La carga de la prueba en situaciones de acoso laboral
La Sala señala que, una vez presentados indicios razonables por parte del trabajador, corresponde al empleador justificar que su conducta respondió a causas objetivas y ajenas a cualquier intención de hostigamiento. Este criterio se aplica especialmente en contextos donde las conductas denunciadas son reiteradas y sistemáticas.
El caso analizado por el Tribunal Constitucional
En el caso concreto, el Tribunal Constitucional concluye que el trabajador fue víctima de acoso laboral, vulnerándose su derecho a la integridad física y moral. Las conductas sufridas presentaban un carácter continuado, generaron un impacto grave en su salud física y mental y resultaron objetivamente vejatorias.
Entre los hechos acreditados se incluyen insultos, la retirada de su arma reglamentaria y la difusión de datos personales.
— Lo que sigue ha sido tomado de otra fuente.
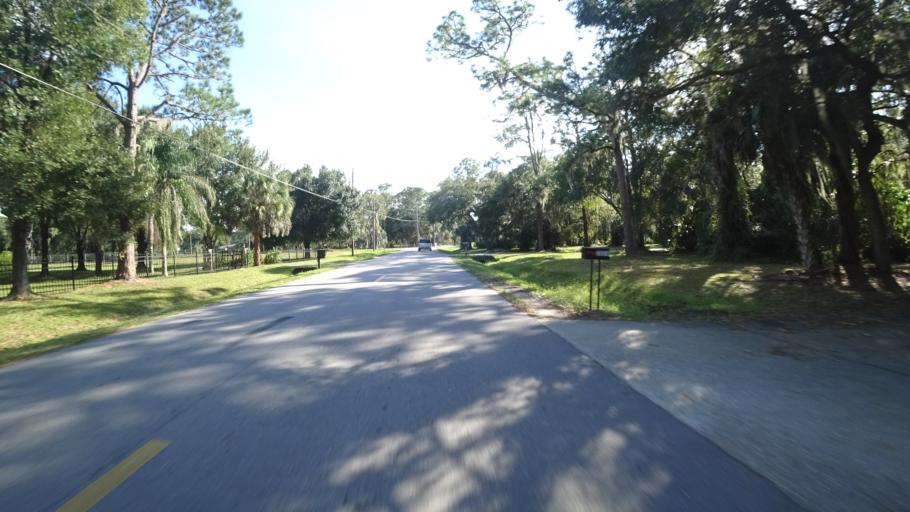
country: US
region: Florida
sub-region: Manatee County
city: Samoset
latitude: 27.4647
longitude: -82.4741
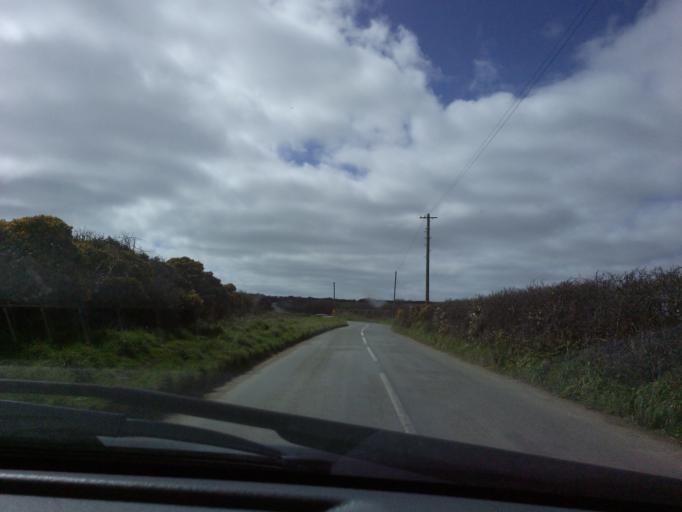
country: GB
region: England
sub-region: Cornwall
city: St. Buryan
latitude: 50.0647
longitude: -5.5910
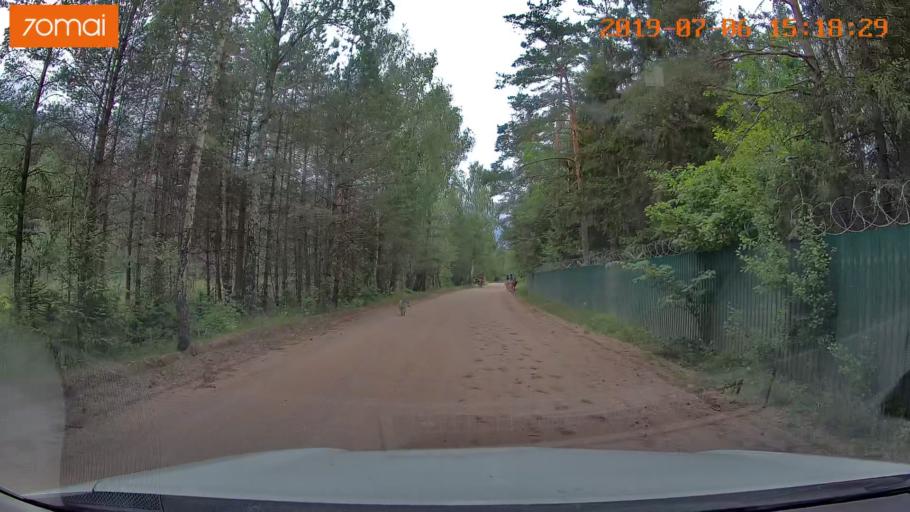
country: BY
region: Minsk
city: Ivyanyets
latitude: 53.9927
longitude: 26.6526
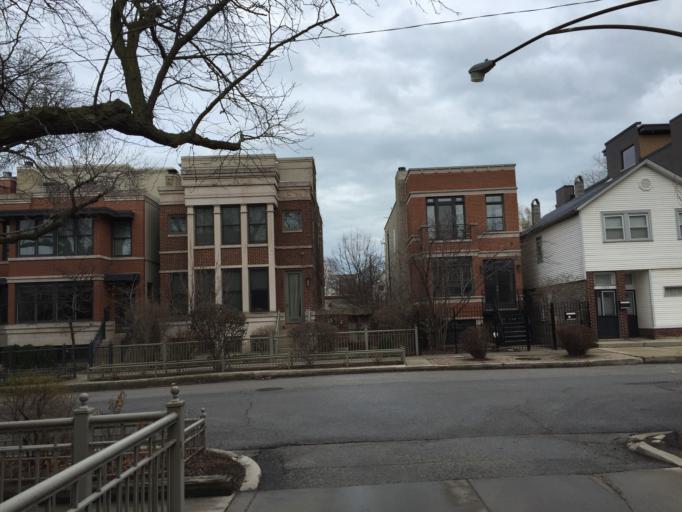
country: US
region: Illinois
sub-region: Cook County
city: Chicago
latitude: 41.9139
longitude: -87.6729
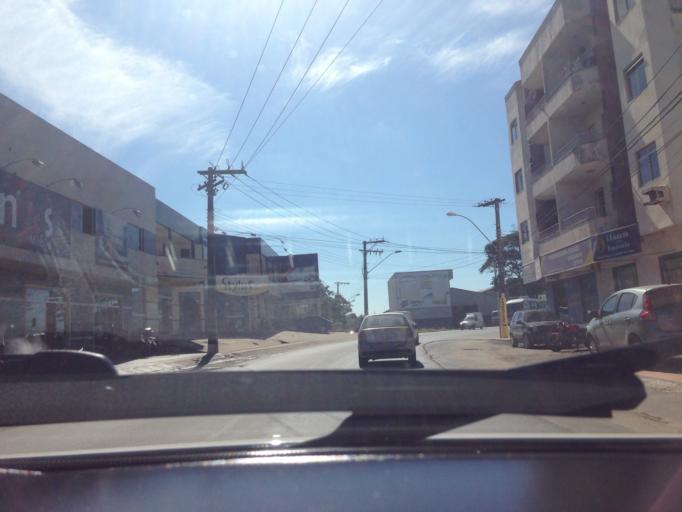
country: BR
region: Espirito Santo
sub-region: Guarapari
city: Guarapari
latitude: -20.6489
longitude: -40.4924
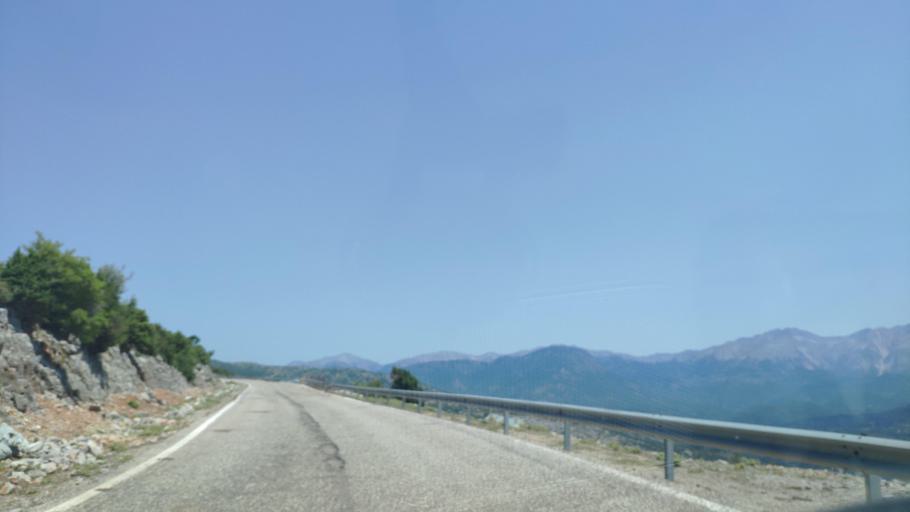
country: GR
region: West Greece
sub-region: Nomos Aitolias kai Akarnanias
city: Krikellos
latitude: 39.0523
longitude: 21.3833
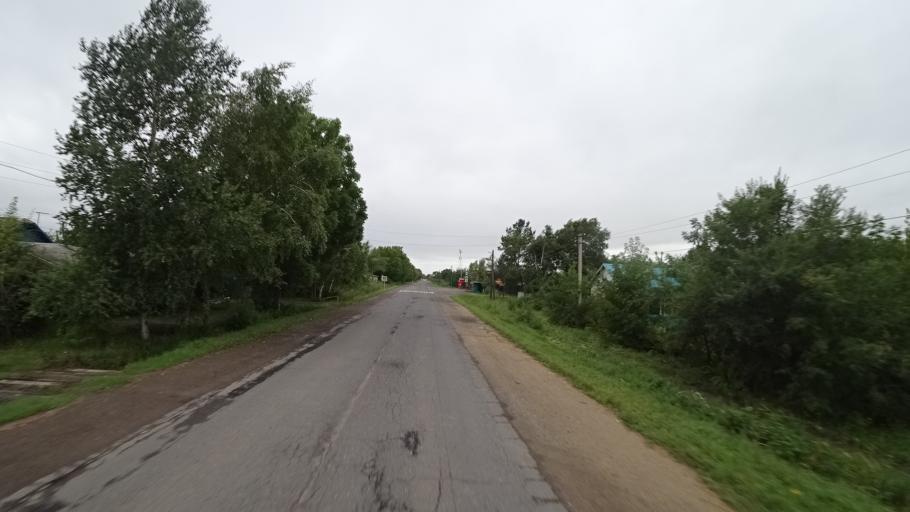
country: RU
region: Primorskiy
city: Chernigovka
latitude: 44.3470
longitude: 132.5578
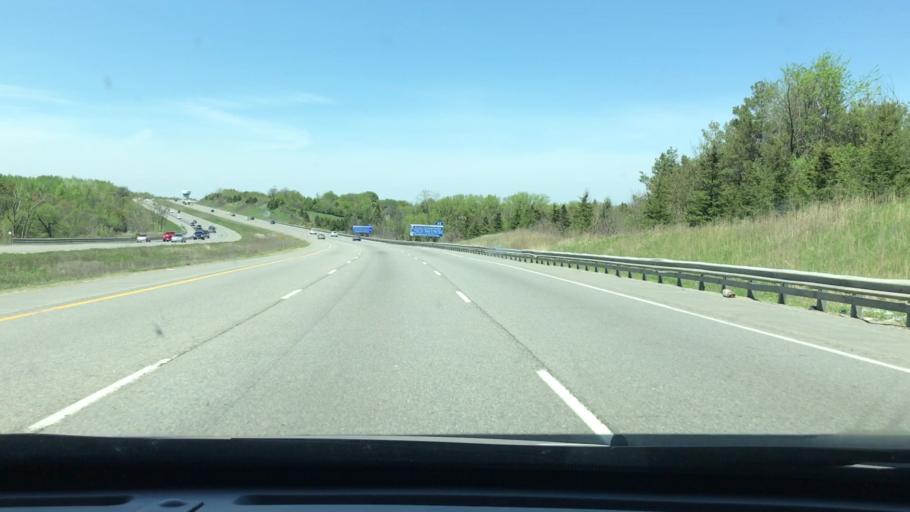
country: CA
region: Ontario
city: Newmarket
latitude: 43.9965
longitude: -79.3964
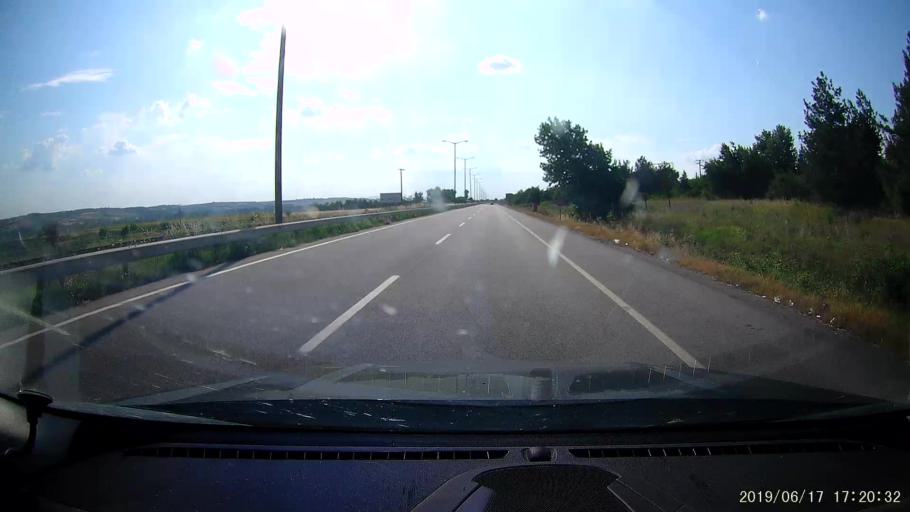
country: GR
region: East Macedonia and Thrace
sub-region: Nomos Evrou
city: Rizia
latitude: 41.7022
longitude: 26.4125
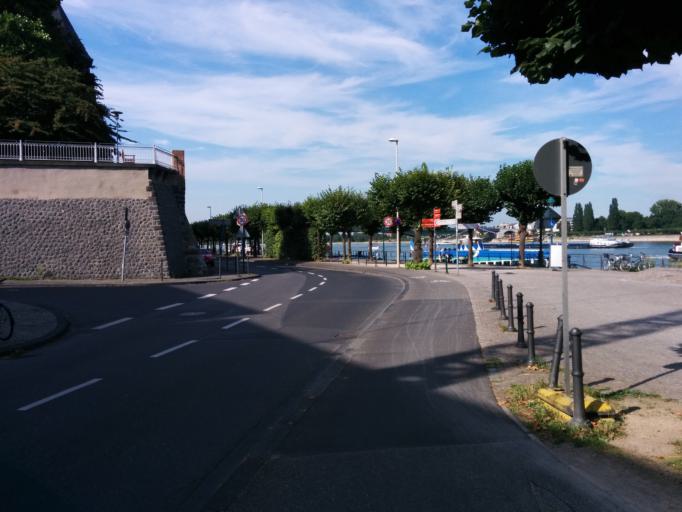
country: DE
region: North Rhine-Westphalia
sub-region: Regierungsbezirk Koln
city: Bonn
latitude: 50.7319
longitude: 7.1093
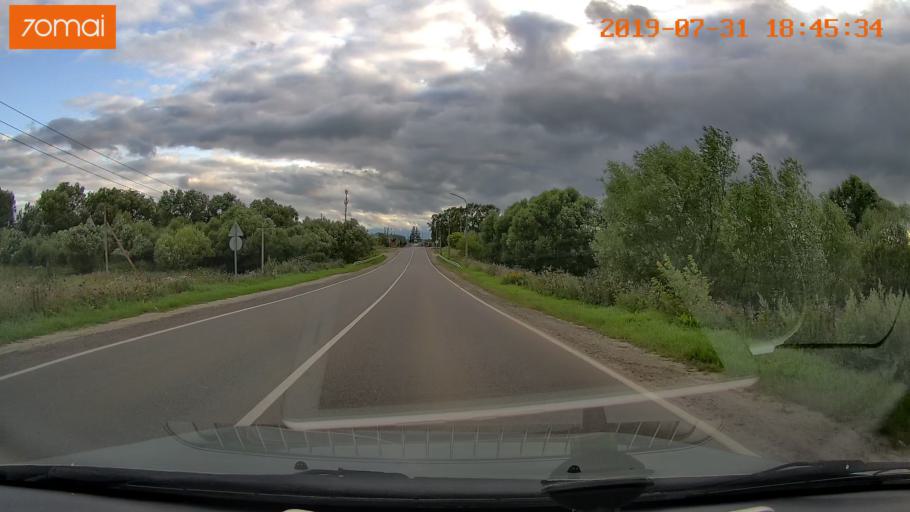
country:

El trabajador aportó diversos elementos probatorios, como testimonios, informes médicos, la coincidencia temporal entre las conductas de acoso y la denuncia de irregularidades administrativas, así como antecedentes de condenas previas al Ayuntamiento por acoso laboral en el cuerpo de Policía Local.
Falta de actuación del empleador y represalias
El Ayuntamiento no logró justificar sus actuaciones ni desvirtuar los indicios presentados. Además, incumplió su deber de protección al no activar protocolos de prevención ni investigar las denuncias formuladas, participando incluso en algunas de las conductas hostigadoras.
El Tribunal también aprecia que el acoso constituyó una represalia por la denuncia de irregularidades administrativas, vulnerando la garantía de indemnidad que protege a los trabajadores frente a represalias por ejercer su derecho a la tutela judicial efectiva.
Decisión del Tribunal Constitucional
En consecuencia, el Tribunal Constitucional estima la demanda de amparo, declara que las resoluciones judiciales impugnadas no garantizaron adecuadamente los derechos fundamentales del trabajador y las declara nulas. Asimismo, confirma la firmeza de la sentencia de instancia que condenaba al Ayuntamiento al pago de una indemnización por los daños psicológicos y morales sufridos.